(EXCERPTED TEXT begins)

A coronavirus nasal testing kit. Photo: Depositphotos.com

The Dutch government has announced that people with mild cold symptoms can take a self-test for coronavirus, rather than being advised to get an official test immediately.

The new advice, based on recommendations from the Outbreak Management Team, follows weeks of reports of struggling coronavirus testing centres at maximum capacity.

People are advised that if their home test is positive, they should then make an appointment for a public health institute PCR test, so that the test is registered and contract tracing can commence. If not, they should still follow social distancing and handwashing advice, and test again the next day if symptoms continue or worsen.

Kitchen cupboard

Caretaker health minister Hugo de Jonge said in a statement: ‘It is good to know that self-tests now appear safe and trustworthy enough to use if you have symptoms…I hope that this means more people will choose to test themselves if they have symptoms. So make sure that you always have a few in your kitchen cupboard.’

But experts have told Dutch media that – even if the strategy is based on practicality – it comes with risks.

(EXCERPTED TEXT ends)
(ENTRIES SUPPLIED begins)

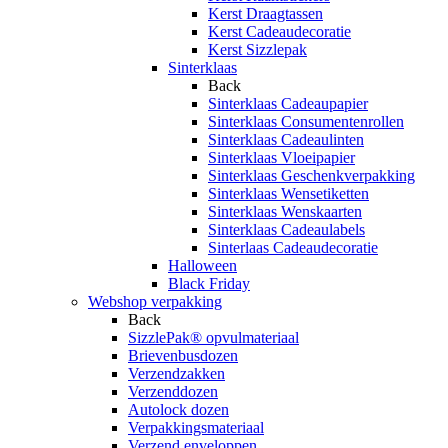
Kerst Draagtassen
Kerst Cadeaudecoratie
Kerst Sizzlepak
Sinterklaas
Back
Sinterklaas Cadeaupapier
Sinterklaas Consumentenrollen
Sinterklaas Cadeaulinten
Sinterklaas Vloeipapier
Sinterklaas Geschenkverpakking
Sinterklaas Wensetiketten
Sinterklaas Wenskaarten
Sinterklaas Cadeaulabels
Sinterlaas Cadeaudecoratie
Halloween
Black Friday
Webshop verpakking
Back
SizzlePak® opvulmateriaal
Brievenbusdozen
Verzendzakken
Verzenddozen
Autolock dozen
Verpakkingsmateriaal
Verzend enveloppen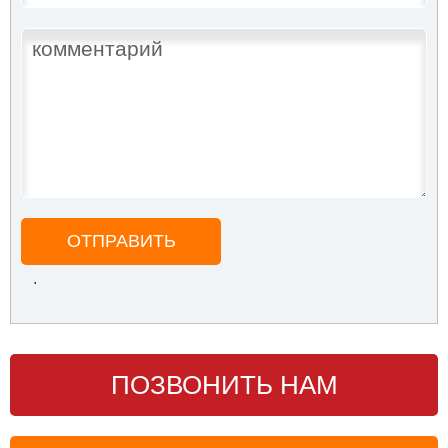
ОТПРАВИТЬ
.
ПОЗВОНИТЬ НАМ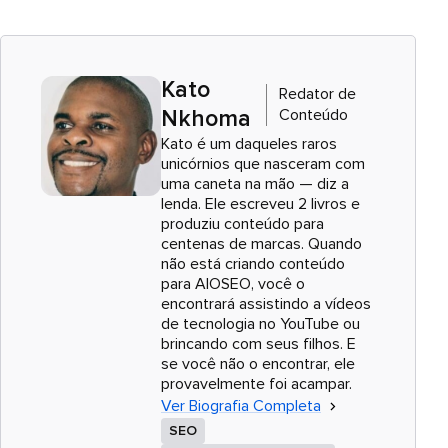
Kato
Redator de
Conteúdo
Nkhoma
Kato é um daqueles raros
unicórnios que nasceram com
uma caneta na mão — diz a
lenda. Ele escreveu 2 livros e
produziu conteúdo para
centenas de marcas. Quando
não está criando conteúdo
para AIOSEO, você o
encontrará assistindo a vídeos
de tecnologia no YouTube ou
brincando com seus filhos. E
se você não o encontrar, ele
provavelmente foi acampar.
Ver Biografia Completa
SEO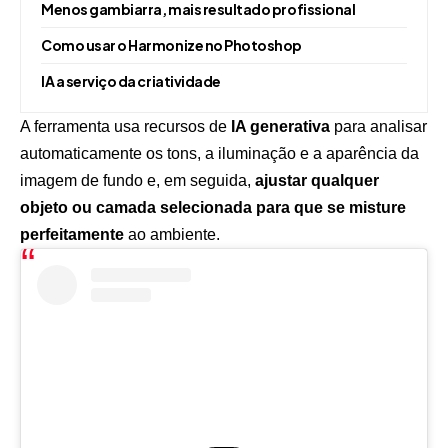
Menos gambiarra, mais resultado profissional
Como usar o Harmonize no Photoshop
IA a serviço da criatividade
A ferramenta usa recursos de
IA generativa
para analisar
automaticamente os tons, a iluminação e a aparência da
imagem de fundo e, em seguida,
ajustar qualquer
objeto ou camada selecionada para que se misture
perfeitamente
ao ambiente.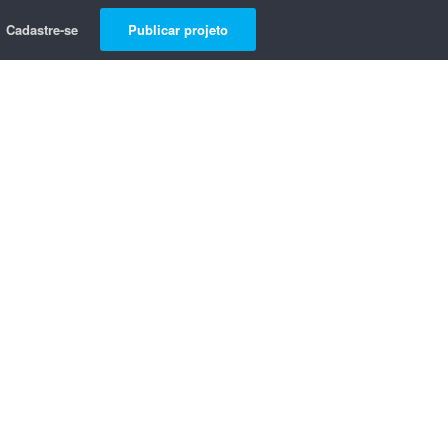
Cadastre-se
Publicar projeto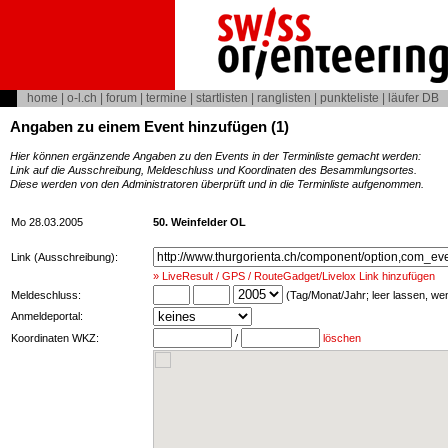
home
|
o-l.ch
|
forum
|
termine
|
startlisten
|
ranglisten
|
punkteliste
|
läufer DB
Angaben zu einem Event hinzufügen (1)
Hier können ergänzende Angaben zu den Events in der Terminliste gemacht werden:
Link auf die Ausschreibung, Meldeschluss und Koordinaten des Besammlungsortes.
Diese werden von den Administratoren überprüft und in die Terminliste aufgenommen.
Mo 28.03.2005
50. Weinfelder OL
Link (Ausschreibung):
» LiveResult / GPS / RouteGadget/Livelox Link hinzufügen
Meldeschluss:
(Tag/Monat/Jahr; leer lassen, w
Anmeldeportal:
Koordinaten WKZ:
/
löschen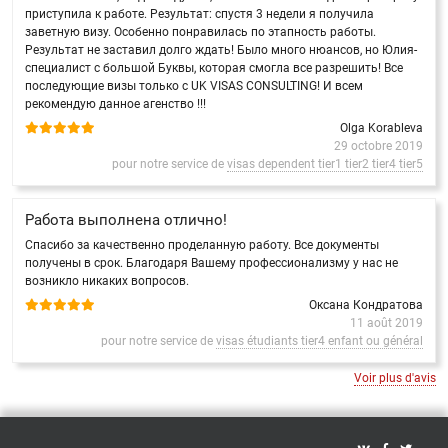
приступила к работе. Результат: спустя 3 недели я получила
заветную визу. Особенно понравилась по этапность работы.
Результат не заставил долго ждать! Было много нюансов, но Юлия-
специалист с большой Буквы, которая смогла все разрешить! Все
последующие визы только с UK VISAS CONSULTING! И всем
рекомендую данное агенство !!!
Olga Korableva
29 octobre 2019
pour notre service de
visas dependent tier1 tier2 tier4 tier5
Работа выполнена отлично!
Спасибо за качественно проделанную работу. Все документы
получены в срок. Благодаря Вашему профессионализму у нас не
возникло никаких вопросов.
Оксана Кондратова
11 août 2019
pour notre service de
visas étudiants tier4 enfant ou général
Voir plus d'avis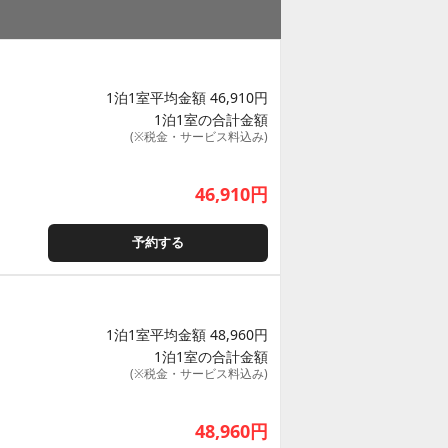
1泊1室平均金額 46,910円
1泊1室の合計金額
(※税金・サービス料込み)
46,910
円
予約する
1泊1室平均金額 48,960円
1泊1室の合計金額
(※税金・サービス料込み)
48,960
円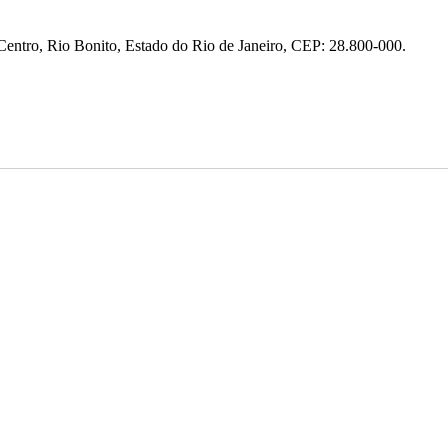
entro, Rio Bonito, Estado do Rio de Janeiro, CEP: 28.800-000.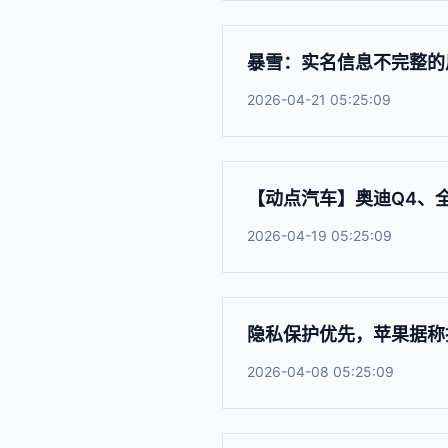
暴雪：实名信息不完整的
2026-04-21 05:25:09
【动点汽车】奥迪Q4、全
2026-04-19 05:25:09
隐私保护优先，苹果据称拒绝与
2026-04-08 05:25:09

(ENTRIES SUPPLIED ends)

### TASK REQUIREMENTS:
**1)** Check each statement against the article on Dutch self-testing advice. Say yes or no, and quote the words that decide it.
(a) The new advice rests on recommendations from the Outbreak Management Team.
(b) People whose home test is negative may stop social distancing.
(c) Hugo de Jonge is identified as the caretaker health minister.
**2)** According to the article on Dutch self-testing advice, what should a person do after a positive home test?
**3)** Go on with the article on Dutch self-testing advice, picking up after its final sentence.
The lines that come after the text play no part in the work here.

### ANSWERS GIVEN:
**1)**
(a) Yes: "based on recommendations from the Outbreak Management Team"
(b) No: "they should still follow social distancing and handwashing advice"
(c) Yes: "Caretaker health minister Hugo de Jonge"

**2)** They should make an appointment for a public health institute PCR test.

**3)**
Richard Molenkamp, clinical molecular virologist at Erasmus MC hospital, told broadcaster NOS that less sensitive rapid lateral flow tests do have a risk of giving a false negative to someone who could then pass on coronavirus. Although the tests work well at the start of an infection, when the virus particles are abundant, the risk of a false negative is greater a few days later, he said.

Bert Niesters, professor in medical microbiology at the University of Groningen UMGG, told NOS that with very sick patients, the tests were likely to be accurate ‘but the problem is people with mild cold symptoms’.

Oversight

A global meta-analysis in March suggested that self-tests are most accurate in the first week after symptoms develop, identifying 78% of confirmed cases (compared with correctly ruling out coronavirus in around 99% of people who were indeed negative).

According to NU.nl, a Dutch study which was part of this analysis suggested that false negatives were more likely in people without symptoms but with a coronavirus infection – and although the OMT believes people largely do the test correctly, experts point out that the government is not looking over your shoulder to check you have put the stick far enough up your nose.

Some experts are concerned that there will be less monitoring of coronavirus infection levels with the new advice. Prof Louis Kroes, head of the department of medical microbiology at Leiden’s LUMC, told the Telegraaf that while the policy was practical, it was also ‘quite an adventure’ and would lead to some loss of oversight on infection levels, particularly if those who test positive do not then take an official GGD test.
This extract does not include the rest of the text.